Ottovolante antartico

Le acque dell’oceano sono divise in strati, più caldi e ricchi di ossigeno in superficie e più freddi, salati e densi di nutrienti in profondità. Se le acque continuano a riscaldarsi, il rimescolamento tra gli strati si riduce, impedendo ai nutrienti di spostarsi verso la superficie e all’ossigeno di scendere verso i fondali. Oltre a favorire le fioriture algali, il fenomeno causa problemi per il fitoplancton, ovvero i piccoli organismi fotosintetici che trasformano la luce del Sole e l’anidride carbonica in zuccheri e ossigeno. L’aumento della stratificazione “impedisce ai nutrienti di salire verso lo strato superficiale, dove il fitoplancton ne ha estremo bisogno”, spiega Angus Atkinson del Plymouth marine laboratory, nel Regno Unito. Il risultato è che nel corso degli ultimi 35 anni la quantità di fitoplancton nella Manica in estate si è dimezzata.

L’estremo riscaldamento degli oceani nel 2023 potrebbe aver aggravato il problema. Uno studio in attesa di pubblicazione indica che ad aprile del 2023, quando le temperature di superficie hanno raggiunto livelli da record, il tasso di produzione mondiale di fitoplancton, alghe e batteri si è ridotto del 22 per cento. Il calo è stato particolarmente pronunciato nell’Atlantico del nord.

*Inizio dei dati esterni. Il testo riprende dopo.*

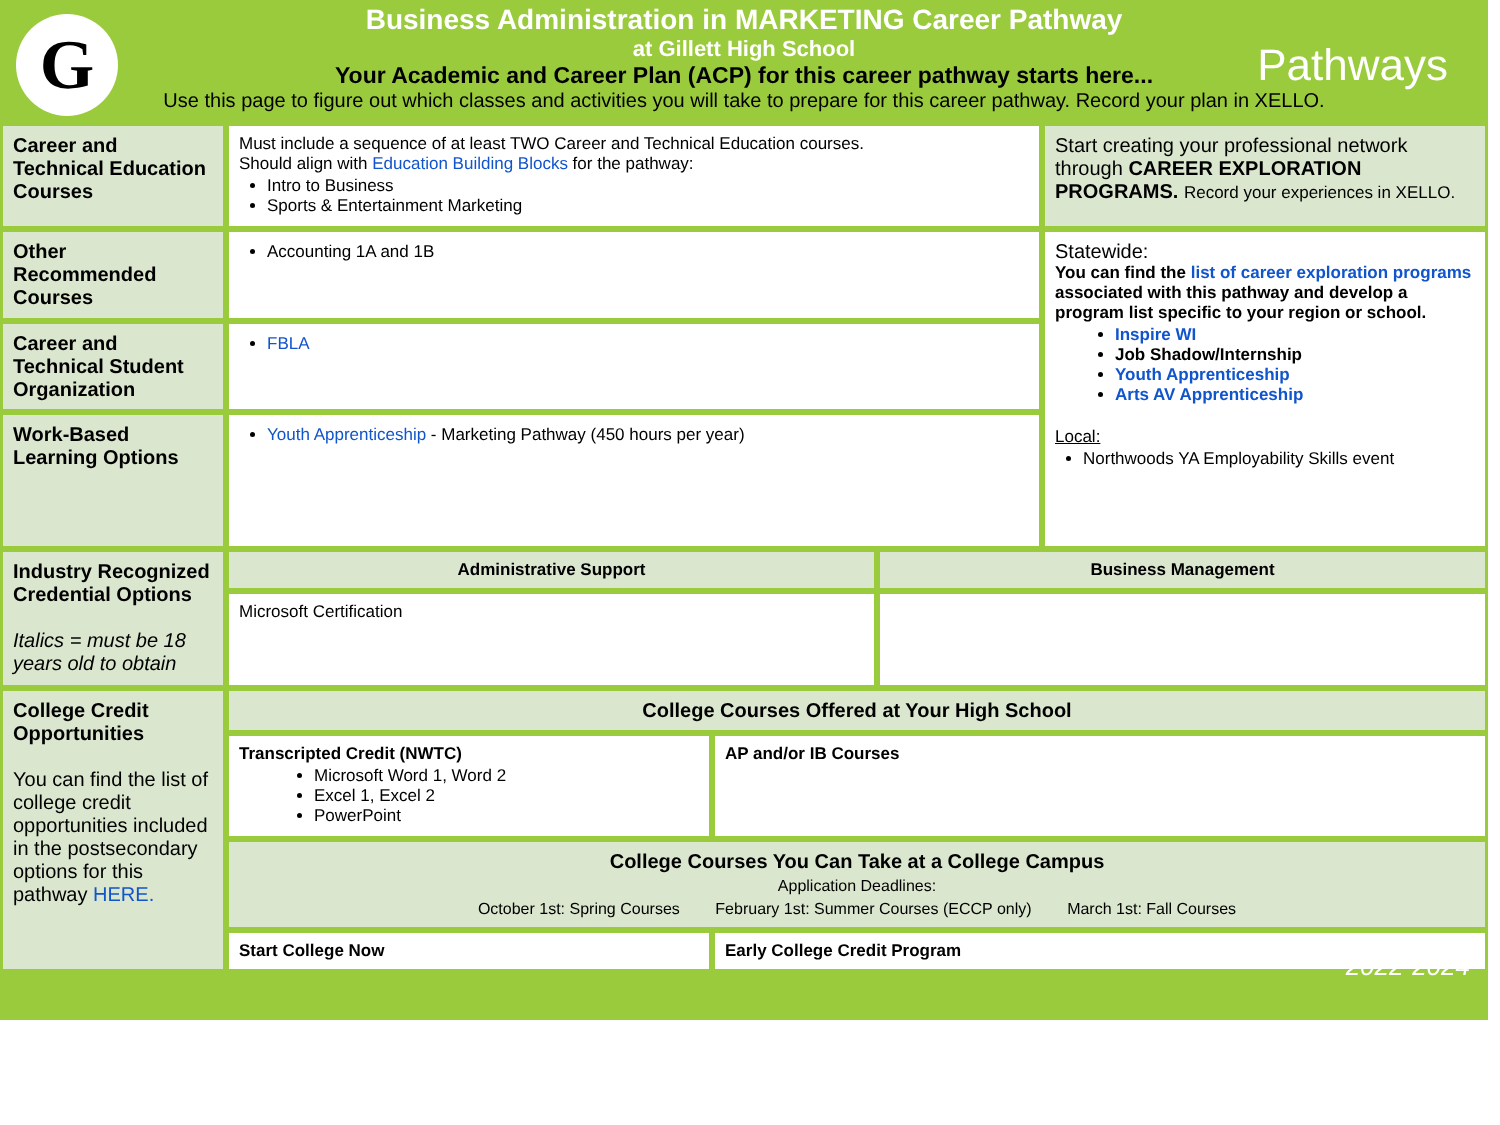G Pathways
Business Administration in MARKETING Career Pathway
at Gillett High School
Your Academic and Career Plan (ACP) for this career pathway starts here...
Use this page to figure out which classes and activities you will take to prepare for this career pathway. Record your plan in XELLO.
| Career and Technical Education Courses | Must include a sequence of at least TWO Career and Technical Education courses. Should align with Education Building Blocks for the pathway: Intro to Business Sports & Entertainment Marketing | | | Start creating your professional network through CAREER EXPLORATION PROGRAMS. Record your experiences in XELLO. |
| Other Recommended Courses | Accounting 1A and 1B | | | Statewide: You can find the list of career exploration programs associated with this pathway and develop a program list specific to your region or school. Inspire WI Job Shadow/Internship Youth Apprenticeship Arts AV Apprenticeship Local: Northwoods YA Employability Skills event |
| Career and Technical Student Organization | FBLA | | | |
| Work-Based Learning Options | Youth Apprenticeship - Marketing Pathway (450 hours per year) | | | |
| Industry Recognized Credential Options Italics = must be 18 years old to obtain | Administrative Support | | Business Management | |
| | Microsoft Certification | | | |
| College Credit Opportunities You can find the list of college credit opportunities included in the postsecondary options for this pathway HERE. | College Courses Offered at Your High School | | | |
| | Transcripted Credit (NWTC) Microsoft Word 1, Word 2 Excel 1, Excel 2 PowerPoint | AP and/or IB Courses | | |
| | College Courses You Can Take at a College Campus Application Deadlines: October 1st: Spring Courses February 1st: Summer Courses (ECCP only) March 1st: Fall Courses | | | |
| | Start College Now | Early College Credit Program | | |
2022-2024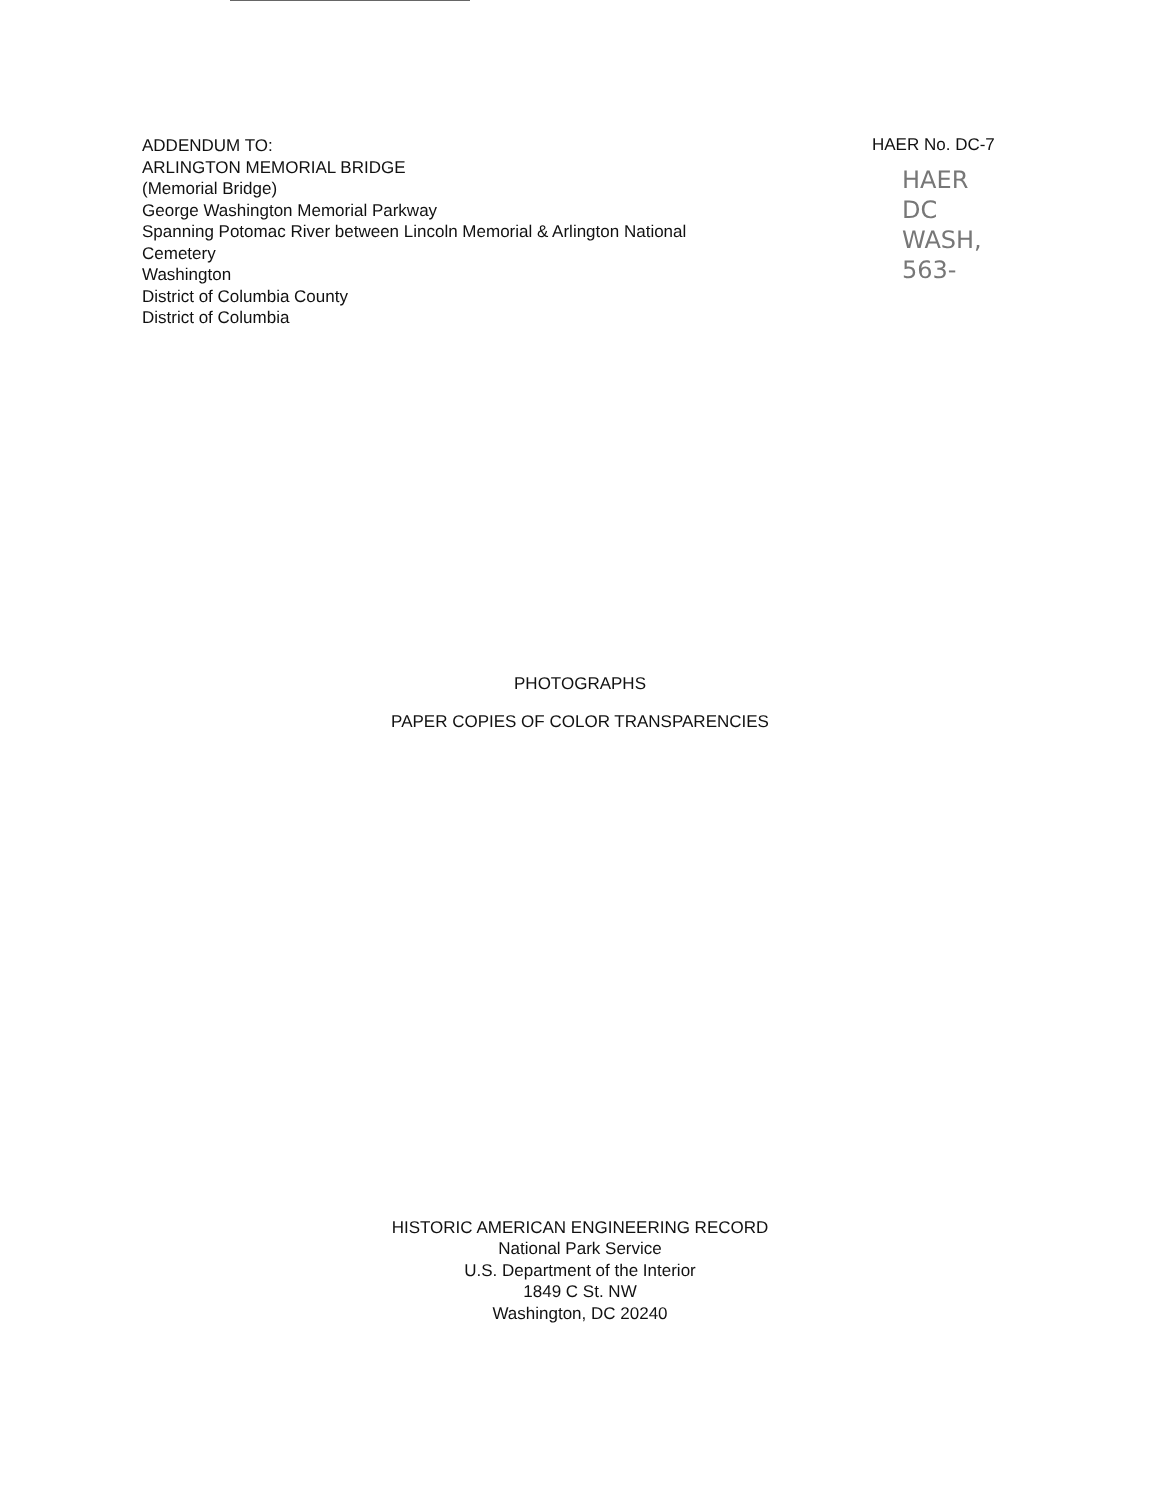ADDENDUM TO:
ARLINGTON MEMORIAL BRIDGE
(Memorial Bridge)
George Washington Memorial Parkway
Spanning Potomac River between Lincoln Memorial & Arlington National
Cemetery
Washington
District of Columbia County
District of Columbia
HAER No. DC-7
HAER
DC
WASH,
563-
PHOTOGRAPHS
PAPER COPIES OF COLOR TRANSPARENCIES
HISTORIC AMERICAN ENGINEERING RECORD
National Park Service
U.S. Department of the Interior
1849 C St. NW
Washington, DC 20240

Non solo c’è meno fitoplancton, ma quello che c’è è più piccolo rispetto alla norma. “È un doppio problema per gli animali che si nutrono di queste creature, perché sono così piccole che lo zooplancton non riesce a mangiarle”, spiega Atkinson. Questo ha un effetto a catena che coinvolge pesci commercialmente importanti come lo sgombro, il merluzzo e l’aringa, che si nutrono di zooplancton. Nel frattempo le creature gelatinose come le salpe si moltiplicano grazie al plancton più piccolo. Nel 2023 è stato registrato un incremento della loro presenza lungo la costa sudoccidentale del Regno Unito.

Il minor rimescolamento degli oceani potrebbe compromettere il funzionamento della pompa biologica del carbonio, spiega Corinne Le Quéré dell’università della East Anglia, nel Regno Unito. È il processo con cui il fitoplancton rimuove l’anidride carbonica dall’atmosfera, trasferendola come biomassa dalle acque superficiali verso i fondali.

Coralli sbiancati a Koh Mak, in Thailandia, maggio 2024 (Napat Wesshasartar, Reuters/Contrasto)

“È un flusso di carbonio di dimensioni comparabili alle emissioni di anidride carbonica dovute alle attività umane”, spiega Le Quéré. I ricercatori temono che se le particelle di biomassa non raggiungono le profondità oceaniche, l’anidride carbonica che contengono non resterà immagazzinata a lungo. I cambiamenti in questo flusso di nutrienti avranno conseguenze immediate per l’ecosistema marittimo, ma anche effetti a lungo termine sul riscaldamento globale, con pesanti ripercussioni per l’umanità, sottolinea Le Quéré. Anche nelle acque più fredde la situazione è tutt’altro che normale. In Antartide gli ultimi due anni sono stati un “ottovolante”, spiega Ted Scambos dell’università del Colorado a Boulder. Fino al 2015 l’estensione invernale del ghiaccio marino cresceva ogni anno, ma nel 2016 c’è stato un forte calo e i livelli sono rimasti stabili fino al 2023, quando la superficie massima è crollata ad appena 16,96 milioni di chilometri quadrati, il dato più basso mai registrato. Il Met office britannico stima che nel 2024 sarà sfiorato un altro record negativo.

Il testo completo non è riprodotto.